(GIVEN ENTRIES)
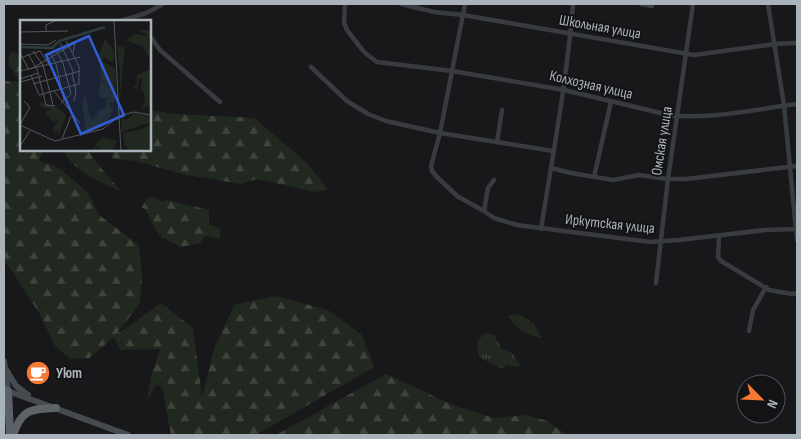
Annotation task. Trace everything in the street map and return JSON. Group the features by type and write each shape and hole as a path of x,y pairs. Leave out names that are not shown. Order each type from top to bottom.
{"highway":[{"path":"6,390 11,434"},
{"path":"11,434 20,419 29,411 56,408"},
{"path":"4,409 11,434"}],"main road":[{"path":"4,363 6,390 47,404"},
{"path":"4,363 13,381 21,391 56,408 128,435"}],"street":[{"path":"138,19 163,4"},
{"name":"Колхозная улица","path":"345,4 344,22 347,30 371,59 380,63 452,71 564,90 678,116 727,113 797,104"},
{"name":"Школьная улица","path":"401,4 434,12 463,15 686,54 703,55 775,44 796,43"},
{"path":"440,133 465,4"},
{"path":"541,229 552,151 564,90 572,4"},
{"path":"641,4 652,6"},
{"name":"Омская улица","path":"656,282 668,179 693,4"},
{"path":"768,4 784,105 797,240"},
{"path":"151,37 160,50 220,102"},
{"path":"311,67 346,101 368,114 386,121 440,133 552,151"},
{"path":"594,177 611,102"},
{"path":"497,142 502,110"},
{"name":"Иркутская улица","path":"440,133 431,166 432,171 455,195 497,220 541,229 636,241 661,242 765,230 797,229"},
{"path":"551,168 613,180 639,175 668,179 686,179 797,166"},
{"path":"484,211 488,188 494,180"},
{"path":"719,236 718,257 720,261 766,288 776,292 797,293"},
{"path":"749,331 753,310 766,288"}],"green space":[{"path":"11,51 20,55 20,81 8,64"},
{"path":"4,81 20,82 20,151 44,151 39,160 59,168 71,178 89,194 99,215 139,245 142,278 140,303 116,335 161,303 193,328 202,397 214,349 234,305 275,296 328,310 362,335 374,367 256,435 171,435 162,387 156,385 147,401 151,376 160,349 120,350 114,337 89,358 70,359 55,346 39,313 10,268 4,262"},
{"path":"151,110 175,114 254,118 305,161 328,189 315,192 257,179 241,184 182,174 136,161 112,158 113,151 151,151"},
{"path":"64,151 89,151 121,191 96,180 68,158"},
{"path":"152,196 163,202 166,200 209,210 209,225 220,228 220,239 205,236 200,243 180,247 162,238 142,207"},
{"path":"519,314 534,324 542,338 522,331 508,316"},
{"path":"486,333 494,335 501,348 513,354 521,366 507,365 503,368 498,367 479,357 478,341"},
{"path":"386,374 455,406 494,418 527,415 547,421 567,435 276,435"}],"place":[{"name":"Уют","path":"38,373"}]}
(End GIVEN ENTRIES)
Would you please repeat the entries above verbatim, excluding each picture?

» **RESULT FOR THIS EXERCISE**:
Annotation task. Trace everything in the street map and return JSON. Group the features by type and write each shape and hole as a path of x,y pairs. Leave out names that are not shown. Order each type from top to bottom.
{"highway":[{"path":"6,390 11,434"},
{"path":"11,434 20,419 29,411 56,408"},
{"path":"4,409 11,434"}],"main road":[{"path":"4,363 6,390 47,404"},
{"path":"4,363 13,381 21,391 56,408 128,435"}],"street":[{"path":"138,19 163,4"},
{"name":"Колхозная улица","path":"345,4 344,22 347,30 371,59 380,63 452,71 564,90 678,116 727,113 797,104"},
{"name":"Школьная улица","path":"401,4 434,12 463,15 686,54 703,55 775,44 796,43"},
{"path":"440,133 465,4"},
{"path":"541,229 552,151 564,90 572,4"},
{"path":"641,4 652,6"},
{"name":"Омская улица","path":"656,282 668,179 693,4"},
{"path":"768,4 784,105 797,240"},
{"path":"151,37 160,50 220,102"},
{"path":"311,67 346,101 368,114 386,121 440,133 552,151"},
{"path":"594,177 611,102"},
{"path":"497,142 502,110"},
{"name":"Иркутская улица","path":"440,133 431,166 432,171 455,195 497,220 541,229 636,241 661,242 765,230 797,229"},
{"path":"551,168 613,180 639,175 668,179 686,179 797,166"},
{"path":"484,211 488,188 494,180"},
{"path":"719,236 718,257 720,261 766,288 776,292 797,293"},
{"path":"749,331 753,310 766,288"}],"green space":[{"path":"11,51 20,55 20,81 8,64"},
{"path":"4,81 20,82 20,151 44,151 39,160 59,168 71,178 89,194 99,215 139,245 142,278 140,303 116,335 161,303 193,328 202,397 214,349 234,305 275,296 328,310 362,335 374,367 256,435 171,435 162,387 156,385 147,401 151,376 160,349 120,350 114,337 89,358 70,359 55,346 39,313 10,268 4,262"},
{"path":"151,110 175,114 254,118 305,161 328,189 315,192 257,179 241,184 182,174 136,161 112,158 113,151 151,151"},
{"path":"64,151 89,151 121,191 96,180 68,158"},
{"path":"152,196 163,202 166,200 209,210 209,225 220,228 220,239 205,236 200,243 180,247 162,238 142,207"},
{"path":"519,314 534,324 542,338 522,331 508,316"},
{"path":"486,333 494,335 501,348 513,354 521,366 507,365 503,368 498,367 479,357 478,341"},
{"path":"386,374 455,406 494,418 527,415 547,421 567,435 276,435"}],"place":[{"name":"Уют","path":"38,373"}]}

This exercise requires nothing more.